Background: Equine gastrointestinal organoids have great potential as in vitro models for studying the host-parasite interaction of equine nematodes. To gain access to the apical side of the epithelium organoids can be grown as 2D monolayers in a transwell system. In organoid-derived monolayers from other species, establishing air-liquid interface (ALI) conditions by removing the apical medium promotes differentiation and mucus accumulation, resulting in a model that better represents the intestinal epithelium in vivo. In this project, we aim to apply ALI conditions on equine caecum organoid-derived monolayers to establish a model system for future studies on host-parasite interactions.

Methods: Equine caecum organoids were established and used to grow monolayers in a transwell system either under ALI (no apical media) or submerged (with apical media) conditions. The differentiation state of the monolayers was characterised by histological analysis and RT-qPCR for cell markers, and compared to that of 3D organoids, undifferentiated monolayers and native caecal tissue. In preliminary experiments, monolayers were exposed apically to exsheated cyathostomin L3s either under ALI or submerged exposure conditions, and larval movement was observed under light microscopy.

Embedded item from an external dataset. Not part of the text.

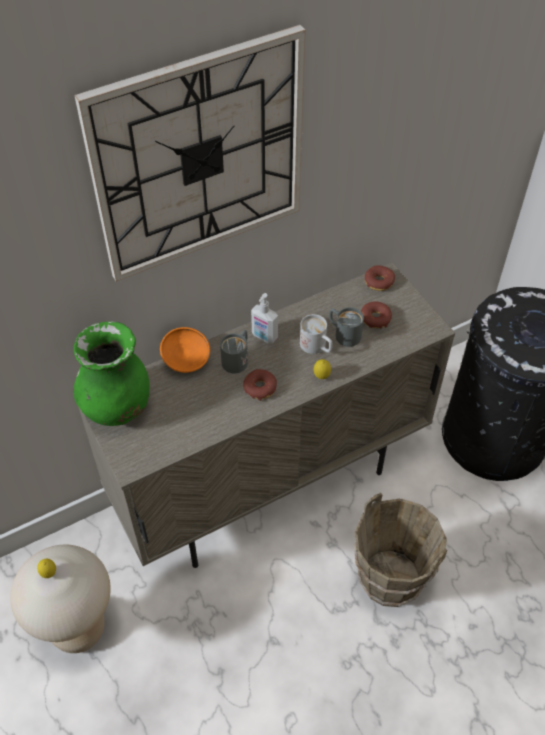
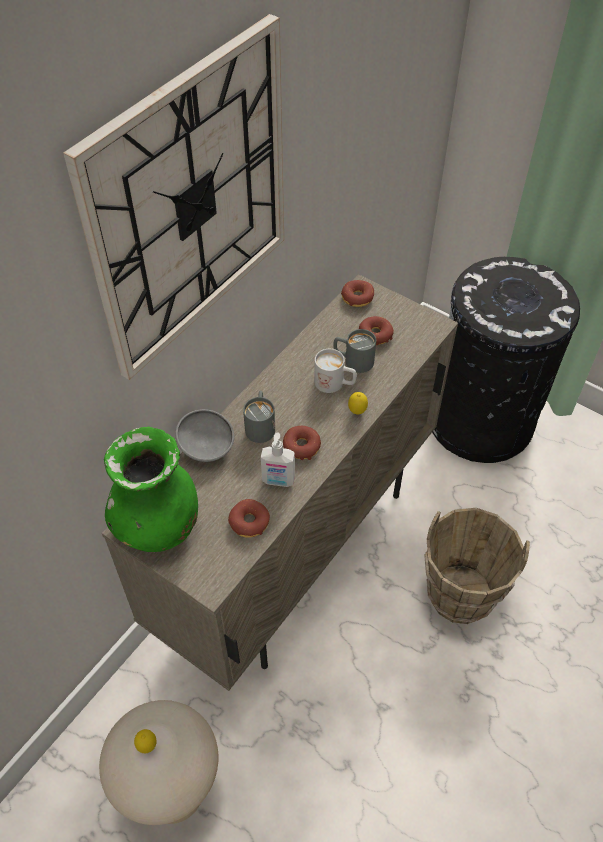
camera: 25 degrees left, 0 degrees up
orange bowl [160,327,210,373] -> grey bowl [175,409,234,462]
soap dispenser [251,293,278,343] -> soap dispenser moved to [261,432,295,487]
none -> donut [228,499,270,538]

Results: Histological analysis revealed that ALI conditions resulted in a more differentiated phenotype compared to submerged cultures. ALI monolayers displayed an increased cell height and PAS and AB-PAS staining showed enhanced goblet cell differentiation. Furthermore, the expression levels of secretory lineage cell markers MUC2 (goblet cells) and CHGA (enteroendocrine cells) were elevated under ALI conditions and more closely resembled that of native tissue. Lastly, preliminary observations indicated striking differences in cyathostomin L3 motility between ALI and submerged exposure conditions. While the larvae displayed rapid non-propulsive thrashing when submerged in media, ALI exposure conditions resulted in direct contact with the cells and a forward crawling movement.

Conclusion: Equine caecum organoid-derived ALI cultures provide a superior in vitro model, that more closely resembles the native caecal epithelium, for studying host-nematode interactions. Furthermore, maintaining ALI conditions during exposure to cyathostomin L3s appears to allow the larva to come in direct contact with the cells and engage in a forward crawling movement. This approach provides a powerful platform to understand mechanisms in the earliest stages of a parasite infection, and to identify a panel of early infection markers and promising targets for novel antiparasitic treatments.